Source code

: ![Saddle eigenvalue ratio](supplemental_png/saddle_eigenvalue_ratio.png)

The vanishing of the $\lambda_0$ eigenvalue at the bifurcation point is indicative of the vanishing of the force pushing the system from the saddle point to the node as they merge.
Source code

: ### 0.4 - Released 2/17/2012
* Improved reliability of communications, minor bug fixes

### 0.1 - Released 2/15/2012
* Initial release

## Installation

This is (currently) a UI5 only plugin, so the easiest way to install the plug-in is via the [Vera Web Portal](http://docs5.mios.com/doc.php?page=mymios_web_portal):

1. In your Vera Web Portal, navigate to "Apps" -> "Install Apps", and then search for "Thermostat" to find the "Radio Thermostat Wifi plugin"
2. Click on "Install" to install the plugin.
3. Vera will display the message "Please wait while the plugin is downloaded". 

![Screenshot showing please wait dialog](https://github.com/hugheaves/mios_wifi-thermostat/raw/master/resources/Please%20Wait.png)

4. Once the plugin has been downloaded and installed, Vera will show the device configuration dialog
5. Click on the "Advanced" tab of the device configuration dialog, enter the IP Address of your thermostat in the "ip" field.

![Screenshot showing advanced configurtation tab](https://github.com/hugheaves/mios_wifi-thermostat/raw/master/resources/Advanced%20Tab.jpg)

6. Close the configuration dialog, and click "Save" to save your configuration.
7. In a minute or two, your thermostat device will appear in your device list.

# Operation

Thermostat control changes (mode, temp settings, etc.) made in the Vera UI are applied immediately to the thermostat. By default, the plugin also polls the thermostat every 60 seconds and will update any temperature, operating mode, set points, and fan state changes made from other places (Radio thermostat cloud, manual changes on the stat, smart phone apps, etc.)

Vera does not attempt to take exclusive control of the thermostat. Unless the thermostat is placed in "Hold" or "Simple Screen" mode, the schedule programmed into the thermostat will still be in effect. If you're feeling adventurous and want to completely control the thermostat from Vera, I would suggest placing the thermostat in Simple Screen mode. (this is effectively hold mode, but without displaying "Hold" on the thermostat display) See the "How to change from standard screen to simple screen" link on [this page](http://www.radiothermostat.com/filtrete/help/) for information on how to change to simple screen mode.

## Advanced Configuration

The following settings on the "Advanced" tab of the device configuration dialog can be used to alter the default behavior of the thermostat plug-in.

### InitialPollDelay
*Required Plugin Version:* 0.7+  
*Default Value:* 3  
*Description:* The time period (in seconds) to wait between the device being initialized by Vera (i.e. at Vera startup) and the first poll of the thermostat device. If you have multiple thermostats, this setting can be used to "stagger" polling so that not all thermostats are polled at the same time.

◆ **Task description**:
Working through the records, copy each line in which the word "used" appears.

◆ **Solution to the exercise**:
The following settings on the "Advanced" tab of the device configuration dialog can be used to alter the default behavior of the thermostat plug-in.
*Description:* The time period (in seconds) to wait between the device being initialized by Vera (i.e. at Vera startup) and the first poll of the thermostat device. If you have multiple thermostats, this setting can be used to "stagger" polling so that not all thermostats are polled at the same time.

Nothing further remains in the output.